Work to complete :: Each entry below is to be transcribed exactly.

Collected data entries ::
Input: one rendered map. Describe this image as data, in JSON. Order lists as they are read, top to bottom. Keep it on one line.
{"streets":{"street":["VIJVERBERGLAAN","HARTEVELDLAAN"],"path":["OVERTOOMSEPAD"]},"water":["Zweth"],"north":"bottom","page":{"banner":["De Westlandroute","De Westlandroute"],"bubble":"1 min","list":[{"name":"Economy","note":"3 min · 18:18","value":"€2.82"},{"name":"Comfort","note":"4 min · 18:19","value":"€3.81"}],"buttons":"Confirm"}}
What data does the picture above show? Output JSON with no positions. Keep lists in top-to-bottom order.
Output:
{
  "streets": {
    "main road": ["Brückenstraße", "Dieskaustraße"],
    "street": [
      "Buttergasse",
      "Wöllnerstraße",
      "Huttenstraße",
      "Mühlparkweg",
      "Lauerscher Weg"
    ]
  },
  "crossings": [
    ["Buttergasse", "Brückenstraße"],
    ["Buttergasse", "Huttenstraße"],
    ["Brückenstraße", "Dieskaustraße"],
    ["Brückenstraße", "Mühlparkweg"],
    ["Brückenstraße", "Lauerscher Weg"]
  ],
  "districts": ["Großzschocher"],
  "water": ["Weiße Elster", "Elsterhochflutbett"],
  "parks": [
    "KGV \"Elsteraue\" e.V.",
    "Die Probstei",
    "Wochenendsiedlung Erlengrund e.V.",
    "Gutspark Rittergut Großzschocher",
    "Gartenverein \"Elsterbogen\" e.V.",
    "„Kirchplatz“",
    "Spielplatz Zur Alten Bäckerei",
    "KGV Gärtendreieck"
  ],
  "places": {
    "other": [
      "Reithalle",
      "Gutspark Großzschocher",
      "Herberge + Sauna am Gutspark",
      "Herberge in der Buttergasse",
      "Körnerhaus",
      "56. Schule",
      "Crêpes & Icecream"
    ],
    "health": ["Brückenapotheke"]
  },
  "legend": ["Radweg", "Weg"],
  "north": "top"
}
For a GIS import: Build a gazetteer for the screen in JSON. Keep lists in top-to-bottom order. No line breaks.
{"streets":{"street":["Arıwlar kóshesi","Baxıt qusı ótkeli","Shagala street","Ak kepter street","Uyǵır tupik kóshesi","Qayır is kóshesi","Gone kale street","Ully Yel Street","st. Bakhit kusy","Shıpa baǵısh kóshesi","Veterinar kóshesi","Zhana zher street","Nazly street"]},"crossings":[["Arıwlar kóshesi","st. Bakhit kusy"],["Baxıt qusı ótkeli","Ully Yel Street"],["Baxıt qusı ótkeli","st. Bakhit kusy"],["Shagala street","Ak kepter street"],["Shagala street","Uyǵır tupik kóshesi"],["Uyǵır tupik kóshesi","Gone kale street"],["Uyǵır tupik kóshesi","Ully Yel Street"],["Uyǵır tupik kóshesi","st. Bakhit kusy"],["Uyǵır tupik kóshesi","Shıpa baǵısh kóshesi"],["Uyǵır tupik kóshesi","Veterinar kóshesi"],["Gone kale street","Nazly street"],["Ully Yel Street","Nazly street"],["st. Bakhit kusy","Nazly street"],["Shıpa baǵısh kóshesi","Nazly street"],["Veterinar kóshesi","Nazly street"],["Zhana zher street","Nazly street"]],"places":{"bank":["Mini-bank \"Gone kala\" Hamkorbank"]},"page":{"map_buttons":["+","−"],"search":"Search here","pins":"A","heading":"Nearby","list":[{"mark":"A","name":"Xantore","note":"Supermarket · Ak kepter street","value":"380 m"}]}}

Exercise result ::
Input: one rendered map. Describe this image as data, in JSON. Order lists as they are read, top to bottom. Keep it on one line.
{"streets":{"street":["VIJVERBERGLAAN","HARTEVELDLAAN"],"path":["OVERTOOMSEPAD"]},"water":["Zweth"],"north":"bottom","page":{"banner":["De Westlandroute","De Westlandroute"],"bubble":"1 min","list":[{"name":"Economy","note":"3 min · 18:18","value":"€2.82"},{"name":"Comfort","note":"4 min · 18:19","value":"€3.81"}],"buttons":"Confirm"}}
What data does the picture above show? Output JSON with no positions. Keep lists in top-to-bottom order.
Output:
{
  "streets": {
    "main road": ["Brückenstraße", "Dieskaustraße"],
    "street": [
      "Buttergasse",
      "Wöllnerstraße",
      "Huttenstraße",
      "Mühlparkweg",
      "Lauerscher Weg"
    ]
  },
  "crossings": [
    ["Buttergasse", "Brückenstraße"],
    ["Buttergasse", "Huttenstraße"],
    ["Brückenstraße", "Dieskaustraße"],
    ["Brückenstraße", "Mühlparkweg"],
    ["Brückenstraße", "Lauerscher Weg"]
  ],
  "districts": ["Großzschocher"],
  "water": ["Weiße Elster", "Elsterhochflutbett"],
  "parks": [
    "KGV \"Elsteraue\" e.V.",
    "Die Probstei",
    "Wochenendsiedlung Erlengrund e.V.",
    "Gutspark Rittergut Großzschocher",
    "Gartenverein \"Elsterbogen\" e.V.",
    "„Kirchplatz“",
    "Spielplatz Zur Alten Bäckerei",
    "KGV Gärtendreieck"
  ],
  "places": {
    "other": [
      "Reithalle",
      "Gutspark Großzschocher",
      "Herberge + Sauna am Gutspark",
      "Herberge in der Buttergasse",
      "Körnerhaus",
      "56. Schule",
      "Crêpes & Icecream"
    ],
    "health": ["Brückenapotheke"]
  },
  "legend": ["Radweg", "Weg"],
  "north": "top"
}
For a GIS import: Build a gazetteer for the screen in JSON. Keep lists in top-to-bottom order. No line breaks.
{"streets":{"street":["Arıwlar kóshesi","Baxıt qusı ótkeli","Shagala street","Ak kepter street","Uyǵır tupik kóshesi","Qayır is kóshesi","Gone kale street","Ully Yel Street","st. Bakhit kusy","Shıpa baǵısh kóshesi","Veterinar kóshesi","Zhana zher street","Nazly street"]},"crossings":[["Arıwlar kóshesi","st. Bakhit kusy"],["Baxıt qusı ótkeli","Ully Yel Street"],["Baxıt qusı ótkeli","st. Bakhit kusy"],["Shagala street","Ak kepter street"],["Shagala street","Uyǵır tupik kóshesi"],["Uyǵır tupik kóshesi","Gone kale street"],["Uyǵır tupik kóshesi","Ully Yel Street"],["Uyǵır tupik kóshesi","st. Bakhit kusy"],["Uyǵır tupik kóshesi","Shıpa baǵısh kóshesi"],["Uyǵır tupik kóshesi","Veterinar kóshesi"],["Gone kale street","Nazly street"],["Ully Yel Street","Nazly street"],["st. Bakhit kusy","Nazly street"],["Shıpa baǵısh kóshesi","Nazly street"],["Veterinar kóshesi","Nazly street"],["Zhana zher street","Nazly street"]],"places":{"bank":["Mini-bank \"Gone kala\" Hamkorbank"]},"page":{"map_buttons":["+","−"],"search":"Search here","pins":"A","heading":"Nearby","list":[{"mark":"A","name":"Xantore","note":"Supermarket · Ak kepter street","value":"380 m"}]}}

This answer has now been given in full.